Ji-Cheng Zhao1,Chuangye Wang1
University of Maryland1
Ji-Cheng Zhao1,Chuangye Wang1
University of Maryland1
Both CALPHAD and machine-learning (ML) approaches were employed to analyze the phase formation in 2,436 experimentally measured high entropy alloy (HEA) compositions consisting of various quinary mixtures of Al, Co, Cr, Cu, Fe, Mn, and Ni. CALPHAD was found to has good capabilities in predicting the BCC/B2 and FCC phase formation for the 1,761 solid-solution-only compositions, excluding HEAs containing an amorphous phase (AM) or/and intermetallic compound (IM). Phase selection rules were examined systematically using several parameters and revealed that valence electron concentration (VEC) < 6.87 and VEC > 9.16 are the conditions for the formation of single-phase BCC/B2 and FCC, respectively.

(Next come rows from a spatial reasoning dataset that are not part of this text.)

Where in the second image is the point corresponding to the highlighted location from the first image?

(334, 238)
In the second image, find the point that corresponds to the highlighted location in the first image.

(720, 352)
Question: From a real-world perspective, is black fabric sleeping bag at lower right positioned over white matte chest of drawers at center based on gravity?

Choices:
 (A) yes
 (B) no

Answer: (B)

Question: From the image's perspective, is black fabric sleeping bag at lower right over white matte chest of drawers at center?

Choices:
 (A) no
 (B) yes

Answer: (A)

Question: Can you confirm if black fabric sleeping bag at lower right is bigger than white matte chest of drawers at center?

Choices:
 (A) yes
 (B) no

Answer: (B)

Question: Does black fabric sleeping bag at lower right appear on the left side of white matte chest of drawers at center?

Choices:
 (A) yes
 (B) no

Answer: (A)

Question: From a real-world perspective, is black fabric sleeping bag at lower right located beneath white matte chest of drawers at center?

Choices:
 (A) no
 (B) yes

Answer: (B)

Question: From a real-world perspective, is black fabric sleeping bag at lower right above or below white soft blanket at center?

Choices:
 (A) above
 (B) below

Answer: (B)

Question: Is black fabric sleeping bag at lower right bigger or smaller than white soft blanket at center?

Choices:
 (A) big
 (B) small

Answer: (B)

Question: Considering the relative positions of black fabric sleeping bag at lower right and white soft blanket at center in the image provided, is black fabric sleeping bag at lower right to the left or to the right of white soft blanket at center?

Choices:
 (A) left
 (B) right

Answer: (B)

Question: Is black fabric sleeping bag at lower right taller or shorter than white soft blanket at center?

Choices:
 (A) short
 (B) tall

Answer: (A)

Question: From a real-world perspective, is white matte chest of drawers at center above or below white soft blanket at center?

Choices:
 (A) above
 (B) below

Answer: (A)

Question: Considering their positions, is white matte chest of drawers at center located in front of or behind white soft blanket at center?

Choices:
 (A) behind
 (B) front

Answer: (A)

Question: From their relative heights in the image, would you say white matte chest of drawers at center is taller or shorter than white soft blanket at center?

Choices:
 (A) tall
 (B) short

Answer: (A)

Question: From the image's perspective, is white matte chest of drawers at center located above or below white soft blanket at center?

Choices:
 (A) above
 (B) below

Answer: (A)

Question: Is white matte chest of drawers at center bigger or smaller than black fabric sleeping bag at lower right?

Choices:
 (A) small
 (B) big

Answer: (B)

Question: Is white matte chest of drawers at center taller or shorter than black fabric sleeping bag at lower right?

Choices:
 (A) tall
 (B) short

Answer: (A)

Both CALPHAD predictions and experimental observations show that more BCC/B2 alloys are formed over FCC alloys as the atomic size difference between the elements increases. Four machine learning (ML) algorithms were employed to study the phase selection rules for two different datasets, one consisting of 1,761 solid-solution (SS) HEAs without AM and/or IM phases, and the other set consisting of all the 2,436 HEA compositions. Cross validation (CV) was performed to optimize the ML models and the CV accuracies are found to be 89.1 to 93.1 in predicting the formation of BCC/B2, BCC/B2 + FCC, and FCC; and 92.7 to 95.5% in predicting SS, AM, SS + AM, and IM phases. VEC is found to be most important parameter in phase prediction for BCC/B2, BCC/B2 + FCC, and FCC phases. Electronegativity difference and FCC-BCC-index (FBI) are the two additional dominating features in determining the formation of SS, AM, SS + AM, and IM. A separation was found in the VEC-vs mixing enthalpy plot to predict the formation of single-phase BCC/B2 or FCC with a 96.2% accuracy. These insights will be very valuable for designing HEAs with targeted crystal structures.